What are the mechanics of short string optimization in libc++?
The libc++ implementation is a bit complicated, I'll ignore its alternate design and suppose a little endian computer:
template <...>
class basic_string {
/* many many things */
struct __long
{
size_type __cap_;
size_type __size_;
pointer __data_;
};
enum {__short_mask = 0x01};
enum {__long_mask = 0x1ul};
enum {__min_cap = (sizeof(__long) - 1)/sizeof(value_type) > 2 ?

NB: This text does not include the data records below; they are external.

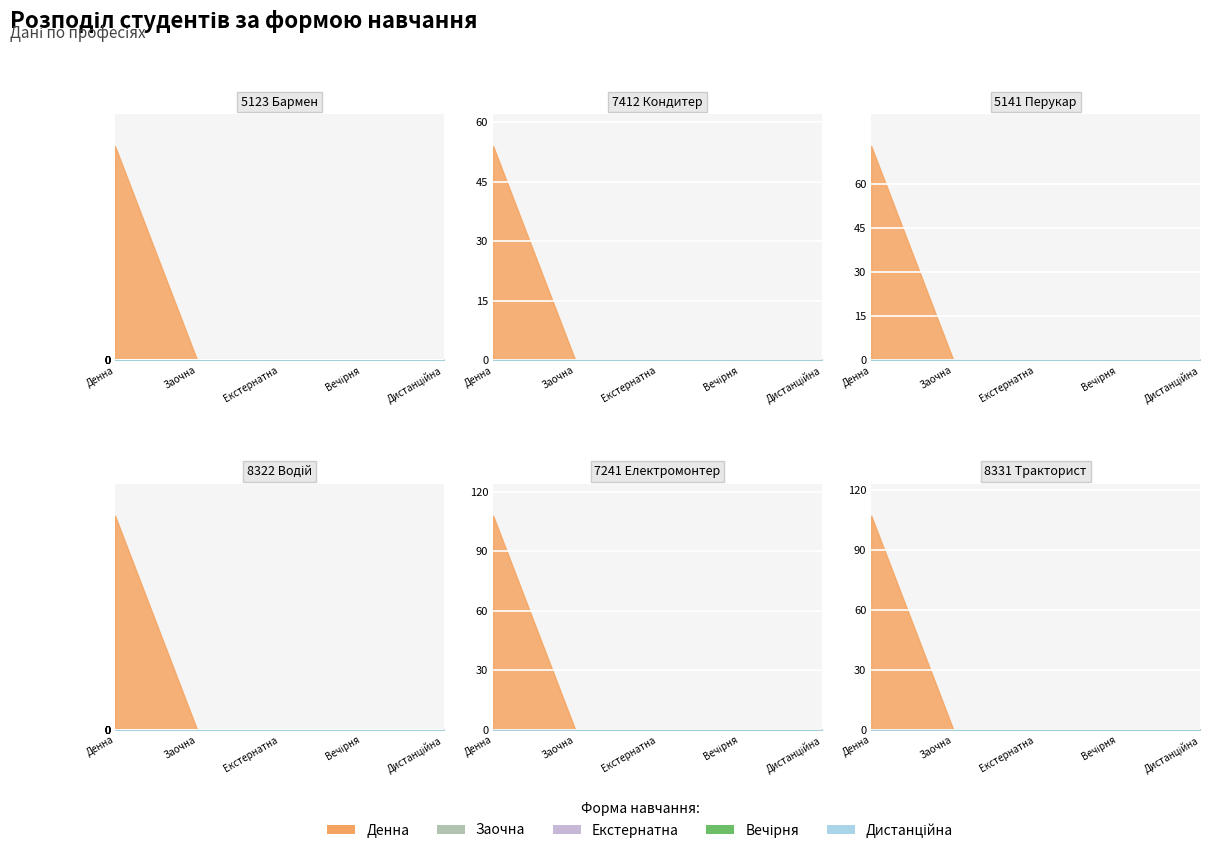

Reading left to right, list all the values displayed in this chart.

Денна: 5123 Бармен=16	7412 Кондитер=54	5141 Перукар=73	8322 Водій=18	7241 Електромонтер=108	8331 Тракторист=107
Заочна: 5123 Бармен=0	7412 Кондитер=0	5141 Перукар=0	8322 Водій=0	7241 Електромонтер=0	8331 Тракторист=0
Екстернатна: 5123 Бармен=0	7412 Кондитер=0	5141 Перукар=0	8322 Водій=0	7241 Електромонтер=0	8331 Тракторист=0
Вечірня: 5123 Бармен=0	7412 Кондитер=0	5141 Перукар=0	8322 Водій=0	7241 Електромонтер=0	8331 Тракторист=0
Дистанційна: 5123 Бармен=0	7412 Кондитер=0	5141 Перукар=0	8322 Водій=0	7241 Електромонтер=0	8331 Тракторист=0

(sizeof(__long) - 1)/sizeof(value_type) : 2};
struct __short
{
union
{
unsigned char __size_;
value_type __lx;
};
value_type __data_[__min_cap];
};
union __ulx{__long __lx; __short __lxx;};
enum {__n_words = sizeof(__ulx) / sizeof(size_type)};
struct __raw
{
size_type __words[__n_words];
};
struct __rep
{
union
{
__long __l;
__short __s;
__raw __r;
};
};
__compressed_pair<__rep, allocator_type> __r_;
}; // basic_string
Note: __compressed_pair
is essentially a pair optimized for the Empty Base Optimization, aka template <T1, T2> struct __compressed_pair: T1, T2 {};
; for all intents and purposes you can consider it a regular pair. Its importance just comes up because std::allocator
is stateless and thus empty.
Okay, this is rather raw, so let's check the mechanics! Internally, many functions will call __get_pointer()
which itself calls __is_long
to determine whether the string is using the __long
or __short
representation:
bool __is_long() const _NOEXCEPT
{ return bool(__r_.first().__s.__size_ & __short_mask); }
// __r_.first() -> __rep const&
// .__s -> __short const&
// .__size_ -> unsigned char
To be honest, I am not too sure this is Standard C++ (I know the initial subsequence provision in union
but do not know how it meshes with an anonymous union and aliasing thrown together), but a Standard Library is allowed to take advantage of implementation defined behavior anyway.
The libc++ basic_string
is designed to have a sizeof
3 words on all architectures, where sizeof(word) == sizeof(void*)
. You have correctly dissected the long/short flag, and the size field in the short form.
what value would __min_cap, the capacity of short strings, take for different architectures?
In the short form, there are 3 words to work with:
- 1 bit goes to the long/short flag.
- 7 bits goes to the size.
- Assuming
char
, 1 byte goes to the trailing null (libc++ will always store a trailing null behind the data).
This leaves 3 words minus 2 bytes to store a short string (i.e. largest capacity()
without an allocation).
On a 32 bit machine, 10 chars will fit in the short string. sizeof(string) is 12.
On a 64 bit machine, 22 chars will fit in the short string. sizeof(string) is 24.
A major design goal was to minimize sizeof(string)
, while making the internal buffer as large as possible. The rationale is to speed move construction and move assignment. The larger the sizeof
, the more words you have to move during a move construction or move assignment.
The long form needs a minimum of 3 words to store the data pointer, size and capacity. Therefore I restricted the short form to those same 3 words. It has been suggested that a 4 word sizeof might have better performance. I have not tested that design choice.
_LIBCPP_ABI_ALTERNATE_STRING_LAYOUT
There is a configuration flag called _LIBCPP_ABI_ALTERNATE_STRING_LAYOUT
which rearranges the data members such that the "long layout" changes from:
struct __long
{
size_type __cap_;
size_type __size_;
pointer __data_;
};
to:
struct __long
{
pointer __data_;
size_type __size_;
size_type __cap_;
};
The motivation for this change is the belief that putting __data_
first will have some performance advantages due to better alignment. An attempt was made to measure the performance advantages, and it was difficult to measure. It won't make the performance worse, and it may make it slightly better.
The flag should be used with care. It is a different ABI, and if accidentally mixed with a libc++ std::string
compiled with a different setting of _LIBCPP_ABI_ALTERNATE_STRING_LAYOUT
will create run time errors.
I recommend this flag only be changed by a vendor of libc++.